Here above I have included a link to the Google Books sample of this book chapter. The full citat... more Here above I have included a link to the Google Books sample of this book chapter. The full citation is:

Kevin van Bladel, “Zoroaster’s Many Languages,” in Shawkat Toorawa and Joseph Lowry (eds.), Arabic Humanities, Islamic Thought: a Festschrift for Everett K. Rowson, Leiden: Brill, 2017, 190-210.
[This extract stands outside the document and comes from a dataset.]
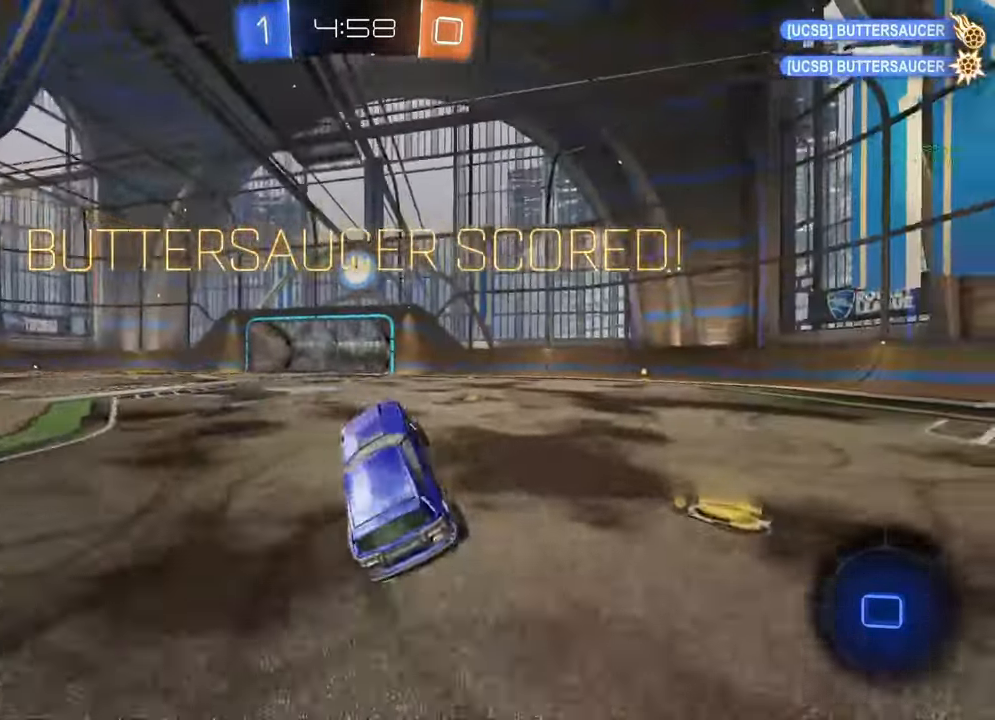
{"buttons": ["A", "L1"], "left_stick": "up-right", "right_stick": "center", "events": [[300, "left_stick", "up-right"], [333, "A", "down"], [433, "A", "up"], [483, "A", "down"]]}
This essay, dedicated to Everett K. Rowson, studies eighth-, ninth-, and tenth-century Arabic, Syriac, and Zoroastrian Middle Persian accounts of the language or languages imagined to be in the Avesta. These accounts insist, with varying purposes, that the Avesta was composed in a miraculous language beyond human comprehension, or in every human language at once, or in seven or twelve different languages. Authors cited for their views include al-Bīrūnī, Ibn al-Nadīm, al-Masʿūdī, Qusṭā ibn Lūqā (whose source I identify as Ādurbād ī Ēmēdān, whom he cites by name), Ādurfarnbag, Ibn Bahlūl, Išoʿdād of Marw, Išoʿ bar ʿAlī, and Theodore bar Konay. I discuss briefly a few obscure references to little-known eastern Iranian languages occurring in the Syriac sources as allegedly part of the Avesta. EDIT: The language named gwrzny' in the Syriac source discussed here is probably Georgian. Therefore the brief speculation I entertain in this article (pp. 205-206) about its identification, following Bénveniste, may be fruitless.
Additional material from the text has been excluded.